→ Task goal:
Quote the lines of the records below, from the very first line down to and including the line that contains "2.560 per m².".

Text read from the pages:
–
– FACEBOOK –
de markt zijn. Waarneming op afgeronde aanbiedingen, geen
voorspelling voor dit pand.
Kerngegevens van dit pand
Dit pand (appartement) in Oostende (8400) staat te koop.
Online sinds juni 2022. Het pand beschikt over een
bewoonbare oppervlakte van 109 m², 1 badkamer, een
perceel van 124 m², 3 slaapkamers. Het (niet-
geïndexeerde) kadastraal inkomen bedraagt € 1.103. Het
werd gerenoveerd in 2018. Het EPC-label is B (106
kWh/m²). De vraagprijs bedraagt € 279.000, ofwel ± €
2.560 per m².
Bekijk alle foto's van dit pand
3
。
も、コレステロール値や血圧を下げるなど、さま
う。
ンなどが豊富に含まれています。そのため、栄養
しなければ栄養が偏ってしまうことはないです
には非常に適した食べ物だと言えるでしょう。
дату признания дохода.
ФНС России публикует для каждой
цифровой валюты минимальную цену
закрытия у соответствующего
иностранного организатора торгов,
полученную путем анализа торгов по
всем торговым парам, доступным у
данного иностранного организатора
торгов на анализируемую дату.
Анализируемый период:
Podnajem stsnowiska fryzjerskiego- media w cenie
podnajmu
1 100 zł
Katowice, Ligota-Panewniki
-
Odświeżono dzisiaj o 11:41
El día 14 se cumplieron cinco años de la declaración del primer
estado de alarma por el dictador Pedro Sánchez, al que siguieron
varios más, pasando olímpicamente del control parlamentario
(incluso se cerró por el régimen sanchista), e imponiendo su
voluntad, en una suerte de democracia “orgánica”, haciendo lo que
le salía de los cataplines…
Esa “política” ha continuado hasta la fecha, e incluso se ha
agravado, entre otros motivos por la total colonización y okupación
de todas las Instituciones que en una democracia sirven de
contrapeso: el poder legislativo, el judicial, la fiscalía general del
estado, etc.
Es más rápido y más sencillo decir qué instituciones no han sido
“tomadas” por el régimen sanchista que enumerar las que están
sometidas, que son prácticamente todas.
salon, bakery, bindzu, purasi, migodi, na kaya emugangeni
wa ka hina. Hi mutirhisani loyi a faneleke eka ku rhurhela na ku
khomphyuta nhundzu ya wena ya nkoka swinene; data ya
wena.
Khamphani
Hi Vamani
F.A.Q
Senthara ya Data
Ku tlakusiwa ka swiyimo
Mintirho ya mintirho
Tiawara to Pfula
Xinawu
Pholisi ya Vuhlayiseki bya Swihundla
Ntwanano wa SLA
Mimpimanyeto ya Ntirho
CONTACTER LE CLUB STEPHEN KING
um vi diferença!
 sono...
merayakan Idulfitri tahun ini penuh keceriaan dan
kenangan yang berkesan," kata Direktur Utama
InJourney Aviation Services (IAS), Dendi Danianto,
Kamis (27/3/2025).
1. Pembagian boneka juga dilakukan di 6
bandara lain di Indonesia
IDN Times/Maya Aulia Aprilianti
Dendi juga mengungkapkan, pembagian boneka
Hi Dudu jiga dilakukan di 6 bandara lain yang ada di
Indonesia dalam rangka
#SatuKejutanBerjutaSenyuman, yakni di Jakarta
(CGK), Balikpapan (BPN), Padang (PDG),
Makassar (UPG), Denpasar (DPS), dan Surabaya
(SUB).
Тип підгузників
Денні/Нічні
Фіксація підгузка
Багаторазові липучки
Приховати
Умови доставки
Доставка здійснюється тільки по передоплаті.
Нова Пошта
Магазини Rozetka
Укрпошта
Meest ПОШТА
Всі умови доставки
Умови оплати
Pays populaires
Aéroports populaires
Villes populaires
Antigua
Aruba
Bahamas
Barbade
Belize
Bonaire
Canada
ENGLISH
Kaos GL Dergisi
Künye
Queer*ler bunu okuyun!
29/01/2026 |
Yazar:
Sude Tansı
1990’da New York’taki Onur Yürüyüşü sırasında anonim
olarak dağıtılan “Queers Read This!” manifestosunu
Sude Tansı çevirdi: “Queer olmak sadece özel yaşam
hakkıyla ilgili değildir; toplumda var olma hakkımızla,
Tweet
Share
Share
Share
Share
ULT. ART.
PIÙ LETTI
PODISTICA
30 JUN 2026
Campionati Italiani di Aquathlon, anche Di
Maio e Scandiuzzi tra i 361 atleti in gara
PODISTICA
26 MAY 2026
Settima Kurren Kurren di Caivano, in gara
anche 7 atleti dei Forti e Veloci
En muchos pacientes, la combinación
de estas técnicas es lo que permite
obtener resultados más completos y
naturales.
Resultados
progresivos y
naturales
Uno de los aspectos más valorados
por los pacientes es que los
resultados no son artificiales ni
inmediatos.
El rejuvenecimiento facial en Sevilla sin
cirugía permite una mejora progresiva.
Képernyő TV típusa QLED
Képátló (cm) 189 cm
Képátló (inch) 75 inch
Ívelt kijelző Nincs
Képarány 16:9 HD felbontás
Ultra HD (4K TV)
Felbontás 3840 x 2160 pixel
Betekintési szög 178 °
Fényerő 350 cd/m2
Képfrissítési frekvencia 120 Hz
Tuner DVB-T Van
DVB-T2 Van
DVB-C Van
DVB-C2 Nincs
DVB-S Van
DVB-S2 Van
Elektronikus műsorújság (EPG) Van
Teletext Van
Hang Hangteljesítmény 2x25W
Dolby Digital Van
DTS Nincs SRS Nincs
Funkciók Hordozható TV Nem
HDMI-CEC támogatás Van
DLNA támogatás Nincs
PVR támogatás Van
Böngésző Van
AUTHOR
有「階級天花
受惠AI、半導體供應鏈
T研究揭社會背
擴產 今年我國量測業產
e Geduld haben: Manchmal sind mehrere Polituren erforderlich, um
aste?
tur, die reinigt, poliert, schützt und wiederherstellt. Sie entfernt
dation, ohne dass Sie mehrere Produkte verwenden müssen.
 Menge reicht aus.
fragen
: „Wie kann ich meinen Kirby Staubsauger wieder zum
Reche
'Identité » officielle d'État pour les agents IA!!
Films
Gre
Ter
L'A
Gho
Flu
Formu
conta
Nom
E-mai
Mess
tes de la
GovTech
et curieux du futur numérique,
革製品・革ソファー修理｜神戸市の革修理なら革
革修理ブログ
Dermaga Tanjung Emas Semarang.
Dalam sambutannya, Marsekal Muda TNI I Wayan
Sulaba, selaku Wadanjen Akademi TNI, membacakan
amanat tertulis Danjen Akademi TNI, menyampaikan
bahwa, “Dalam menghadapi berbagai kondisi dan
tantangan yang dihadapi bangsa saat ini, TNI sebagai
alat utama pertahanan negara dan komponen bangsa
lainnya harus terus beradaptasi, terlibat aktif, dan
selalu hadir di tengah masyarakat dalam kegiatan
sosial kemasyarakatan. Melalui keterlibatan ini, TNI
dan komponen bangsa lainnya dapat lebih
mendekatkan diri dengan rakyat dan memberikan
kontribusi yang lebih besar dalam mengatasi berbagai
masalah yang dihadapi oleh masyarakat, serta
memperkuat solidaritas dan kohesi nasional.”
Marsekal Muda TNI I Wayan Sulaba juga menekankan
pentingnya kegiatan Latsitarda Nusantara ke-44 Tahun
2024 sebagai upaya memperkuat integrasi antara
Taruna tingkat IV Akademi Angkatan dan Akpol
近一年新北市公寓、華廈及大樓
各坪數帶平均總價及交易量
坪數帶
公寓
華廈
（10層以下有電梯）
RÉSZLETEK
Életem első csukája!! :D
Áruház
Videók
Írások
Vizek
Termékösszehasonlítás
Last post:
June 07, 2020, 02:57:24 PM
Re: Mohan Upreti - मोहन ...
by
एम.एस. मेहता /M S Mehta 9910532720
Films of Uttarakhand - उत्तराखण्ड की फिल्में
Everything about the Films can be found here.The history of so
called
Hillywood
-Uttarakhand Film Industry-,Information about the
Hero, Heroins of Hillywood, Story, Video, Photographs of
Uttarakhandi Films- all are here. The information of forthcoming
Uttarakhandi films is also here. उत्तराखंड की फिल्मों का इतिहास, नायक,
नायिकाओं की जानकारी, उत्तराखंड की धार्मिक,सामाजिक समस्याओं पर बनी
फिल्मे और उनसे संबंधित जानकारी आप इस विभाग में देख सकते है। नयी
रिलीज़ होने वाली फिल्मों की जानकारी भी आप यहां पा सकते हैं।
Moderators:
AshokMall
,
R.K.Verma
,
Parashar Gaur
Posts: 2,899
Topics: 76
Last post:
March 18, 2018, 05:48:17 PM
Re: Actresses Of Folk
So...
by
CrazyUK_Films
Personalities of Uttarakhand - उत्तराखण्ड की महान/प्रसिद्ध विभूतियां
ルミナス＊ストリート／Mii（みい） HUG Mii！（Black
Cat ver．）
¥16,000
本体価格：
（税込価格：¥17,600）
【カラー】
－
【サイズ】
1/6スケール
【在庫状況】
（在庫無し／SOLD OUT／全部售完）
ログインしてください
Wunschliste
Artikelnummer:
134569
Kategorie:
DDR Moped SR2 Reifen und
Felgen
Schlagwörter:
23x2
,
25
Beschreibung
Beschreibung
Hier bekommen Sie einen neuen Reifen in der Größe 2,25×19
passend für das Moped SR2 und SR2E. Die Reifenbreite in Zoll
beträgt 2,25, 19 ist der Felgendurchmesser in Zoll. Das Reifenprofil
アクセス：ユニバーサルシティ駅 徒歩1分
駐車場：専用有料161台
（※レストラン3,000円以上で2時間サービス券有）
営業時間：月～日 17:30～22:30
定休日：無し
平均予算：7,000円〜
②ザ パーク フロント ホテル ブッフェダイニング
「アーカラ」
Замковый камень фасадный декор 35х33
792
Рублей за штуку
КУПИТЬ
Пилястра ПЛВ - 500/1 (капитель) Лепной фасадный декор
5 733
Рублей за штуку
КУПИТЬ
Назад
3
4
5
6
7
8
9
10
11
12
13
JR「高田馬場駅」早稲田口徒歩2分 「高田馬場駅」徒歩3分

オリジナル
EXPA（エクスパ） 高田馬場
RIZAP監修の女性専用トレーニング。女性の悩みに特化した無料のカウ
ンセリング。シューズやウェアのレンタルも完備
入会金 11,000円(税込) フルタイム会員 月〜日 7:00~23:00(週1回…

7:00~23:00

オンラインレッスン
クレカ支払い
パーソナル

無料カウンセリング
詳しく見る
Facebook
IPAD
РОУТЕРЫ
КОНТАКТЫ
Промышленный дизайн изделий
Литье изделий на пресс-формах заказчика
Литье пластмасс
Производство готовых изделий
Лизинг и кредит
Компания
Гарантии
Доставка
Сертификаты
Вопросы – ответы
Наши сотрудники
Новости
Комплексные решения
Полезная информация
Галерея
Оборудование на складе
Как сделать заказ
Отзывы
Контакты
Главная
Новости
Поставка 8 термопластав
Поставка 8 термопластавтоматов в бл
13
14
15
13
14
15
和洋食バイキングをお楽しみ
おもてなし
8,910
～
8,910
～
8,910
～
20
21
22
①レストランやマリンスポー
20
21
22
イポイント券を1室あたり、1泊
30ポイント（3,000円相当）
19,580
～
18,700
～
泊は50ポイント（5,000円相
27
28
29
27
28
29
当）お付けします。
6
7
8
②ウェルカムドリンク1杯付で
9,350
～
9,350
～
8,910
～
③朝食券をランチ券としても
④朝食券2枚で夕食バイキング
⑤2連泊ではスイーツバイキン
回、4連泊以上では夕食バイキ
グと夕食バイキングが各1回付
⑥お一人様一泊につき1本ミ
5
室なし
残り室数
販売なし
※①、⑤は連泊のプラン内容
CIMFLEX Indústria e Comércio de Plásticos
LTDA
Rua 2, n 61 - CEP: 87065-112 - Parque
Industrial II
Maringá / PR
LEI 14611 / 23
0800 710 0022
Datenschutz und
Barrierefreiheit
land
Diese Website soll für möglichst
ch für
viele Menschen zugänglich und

→ Answer to the problem:
–
– FACEBOOK –
de markt zijn. Waarneming op afgeronde aanbiedingen, geen
voorspelling voor dit pand.
Kerngegevens van dit pand
Dit pand (appartement) in Oostende (8400) staat te koop.
Online sinds juni 2022. Het pand beschikt over een
bewoonbare oppervlakte van 109 m², 1 badkamer, een
perceel van 124 m², 3 slaapkamers. Het (niet-
geïndexeerde) kadastraal inkomen bedraagt € 1.103. Het
werd gerenoveerd in 2018. Het EPC-label is B (106
kWh/m²). De vraagprijs bedraagt € 279.000, ofwel ± €
2.560 per m².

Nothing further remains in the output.